_Exercise objective_
The records below need to be repeated exactly, though not their pictures.

(Collection entries)

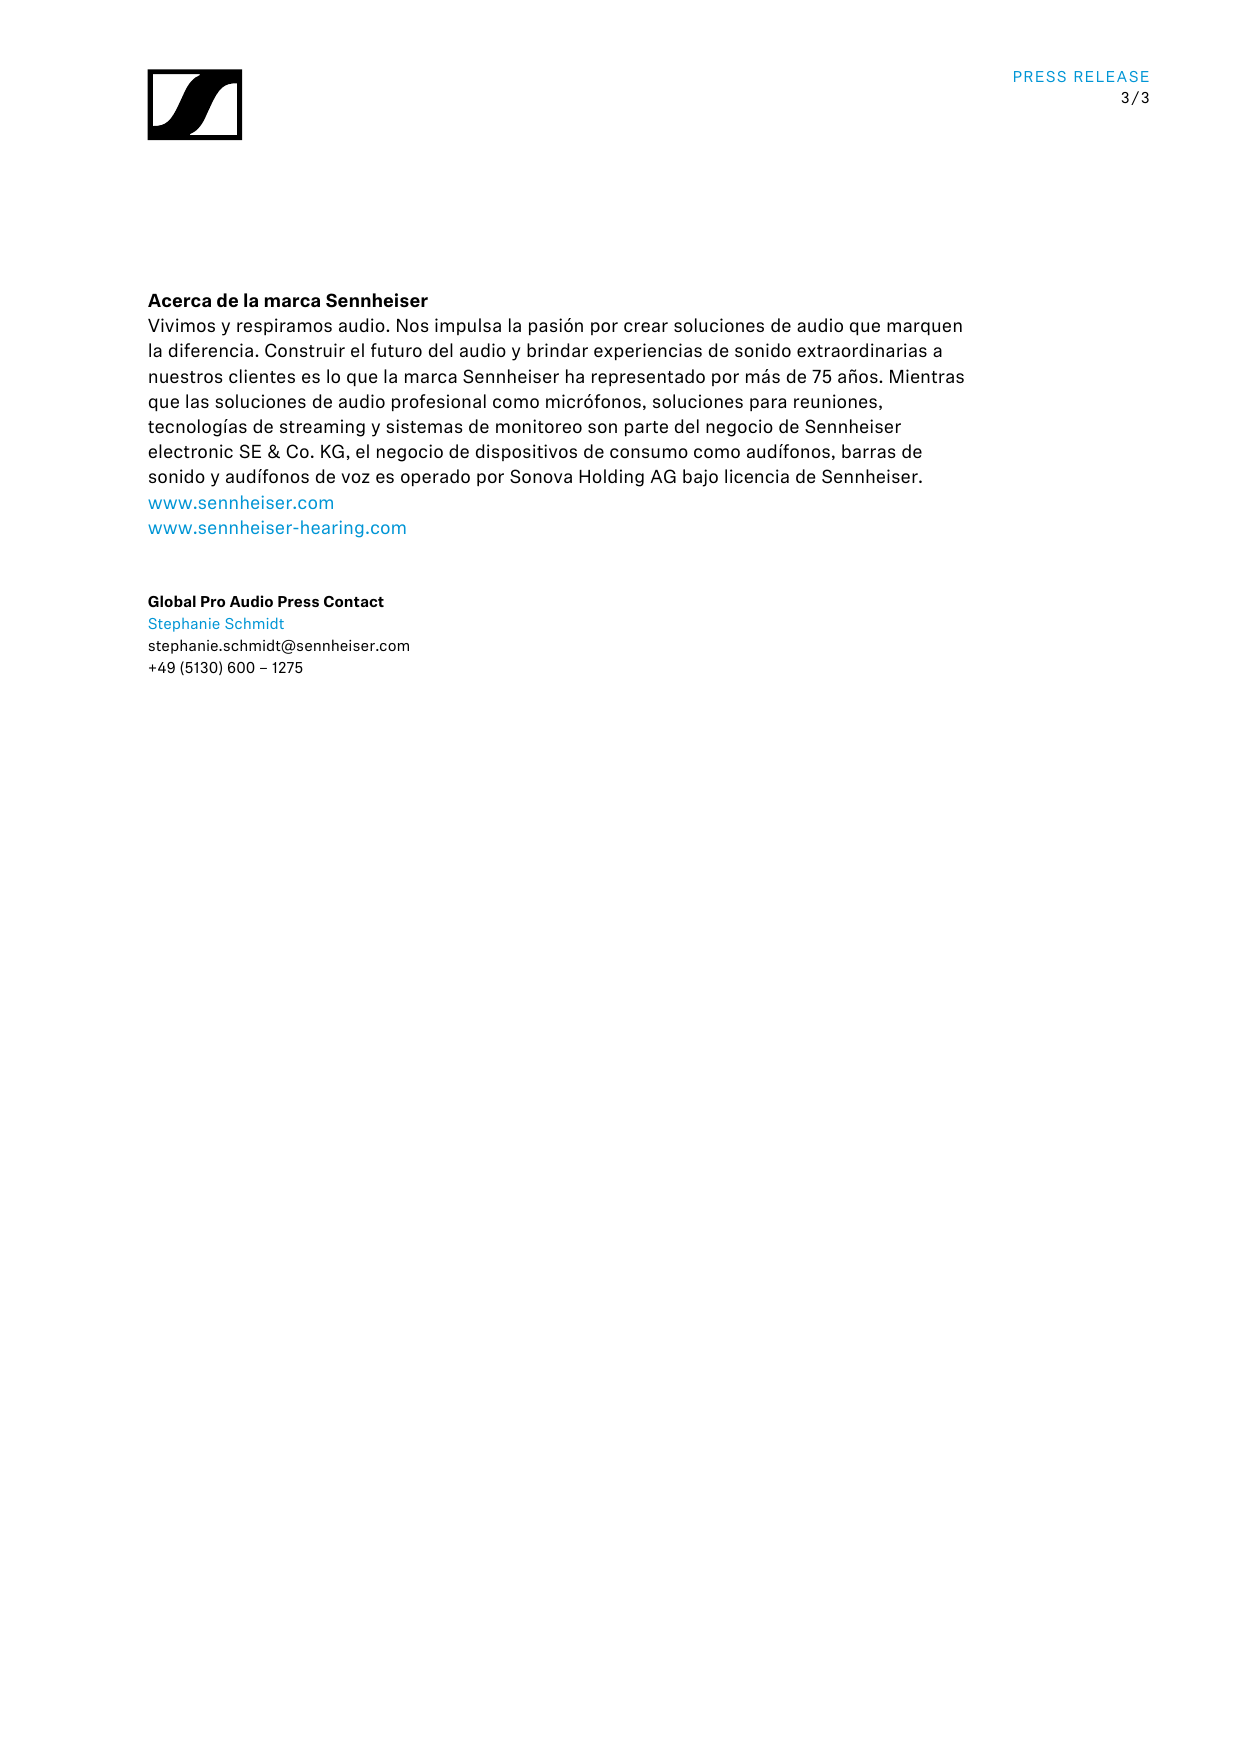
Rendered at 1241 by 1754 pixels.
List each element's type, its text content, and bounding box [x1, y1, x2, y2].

text stephanie.schmidt@sennheiser.com [148, 633, 968, 655]
text www.sennheiser-hearing.com [148, 514, 968, 539]
text Vivimos y respiramos audio. Nos impulsa la pasión por crear soluciones de audio que marquen la diferencia. Construir el futuro del audio y brindar experiencias de sonido extraordinarias a nuestros clientes es lo que la marca Sennheiser ha representado por más de 75 años. Mientras que las soluciones de audio profesional como micrófonos, soluciones para reuniones, tecnologías de streaming y sistemas de monitoreo son parte del negocio de Sennheiser electronic SE & Co. KG, el negocio de dispositivos de consumo como audífonos, barras de sonido y audífonos de voz es operado por Sonova Holding AG bajo licencia de Sennheiser. [148, 312, 968, 488]
text www.sennheiser.com [148, 488, 968, 514]
text Global Pro Audio Press Contact [148, 589, 968, 611]
text Stephanie Schmidt [148, 611, 968, 633]
text +49 (5130) 600 – 1275 [148, 655, 968, 677]
text Acerca de la marca Sennheiser [148, 287, 968, 312]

_Solution_
Rendered at 1241 by 1754 pixels.
List each element's type, its text content, and bounding box [x1, y1, x2, y2].

text stephanie.schmidt@sennheiser.com [148, 633, 968, 655]
text www.sennheiser-hearing.com [148, 514, 968, 539]
text Vivimos y respiramos audio. Nos impulsa la pasión por crear soluciones de audio que marquen la diferencia. Construir el futuro del audio y brindar experiencias de sonido extraordinarias a nuestros clientes es lo que la marca Sennheiser ha representado por más de 75 años. Mientras que las soluciones de audio profesional como micrófonos, soluciones para reuniones, tecnologías de streaming y sistemas de monitoreo son parte del negocio de Sennheiser electronic SE & Co. KG, el negocio de dispositivos de consumo como audífonos, barras de sonido y audífonos de voz es operado por Sonova Holding AG bajo licencia de Sennheiser. [148, 312, 968, 488]
text www.sennheiser.com [148, 488, 968, 514]
text Global Pro Audio Press Contact [148, 589, 968, 611]
text Stephanie Schmidt [148, 611, 968, 633]
text +49 (5130) 600 – 1275 [148, 655, 968, 677]
text Acerca de la marca Sennheiser [148, 287, 968, 312]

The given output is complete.